[Stored records]
^^^^^^^^^^^^^^^^

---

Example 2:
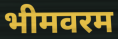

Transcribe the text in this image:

भीमवरम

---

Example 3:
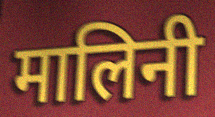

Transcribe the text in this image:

मालिनी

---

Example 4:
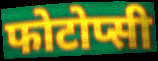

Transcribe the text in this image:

फोटोप्सी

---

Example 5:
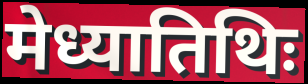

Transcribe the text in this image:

मेध्यातिथिः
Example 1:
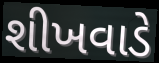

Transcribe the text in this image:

શીખવાડે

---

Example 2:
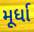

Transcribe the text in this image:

મૂર્ધા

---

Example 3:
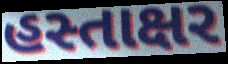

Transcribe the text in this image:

હસ્તાક્ષર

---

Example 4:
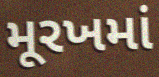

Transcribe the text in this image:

મૂરખમાં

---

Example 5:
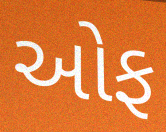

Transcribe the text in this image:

ઓફ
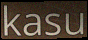
kasu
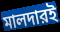
মালদারই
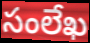
సంలేఖ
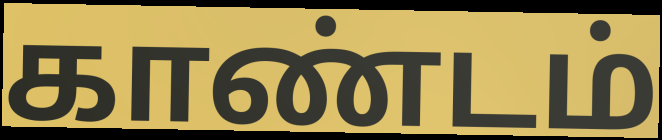
காண்டம்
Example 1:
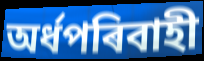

^^^^^^^^^^^^^^^^

(WRITTEN REQUEST)
Please render the listing above as a Markdown table with the columns "Row" and "Line," giving each non-blank line its own numbered row and leaving out the pictures.

(COMPLETED TASK)
| Row | Line |
|---|---|
| 1 | --- |
| 2 | Example 2: |
| 3 | Transcribe the text in this image: |
| 4 | भीमवरम |
| 5 | --- |
| 6 | Example 3: |
| 7 | Transcribe the text in this image: |
| 8 | मालिनी |
| 9 | --- |
| 10 | Example 4: |
| 11 | Transcribe the text in this image: |
| 12 | फोटोप्सी |
| 13 | --- |
| 14 | Example 5: |
| 15 | Transcribe the text in this image: |
| 16 | मेध्यातिथिः |
| 17 | Example 1: |
| 18 | Transcribe the text in this image: |
| 19 | શીખવાડે |
| 20 | --- |
| 21 | Example 2: |
| 22 | Transcribe the text in this image: |
| 23 | મૂર્ધા |
| 24 | --- |
| 25 | Example 3: |
| 26 | Transcribe the text in this image: |
| 27 | હસ્તાક્ષર |
| 28 | --- |
| 29 | Example 4: |
| 30 | Transcribe the text in this image: |
| 31 | મૂરખમાં |
| 32 | --- |
| 33 | Example 5: |
| 34 | Transcribe the text in this image: |
| 35 | ઓફ |
| 36 | kasu |
| 37 | মালদারই |
| 38 | సంలేఖ |
| 39 | காண்டம் |
| 40 | Example 1: |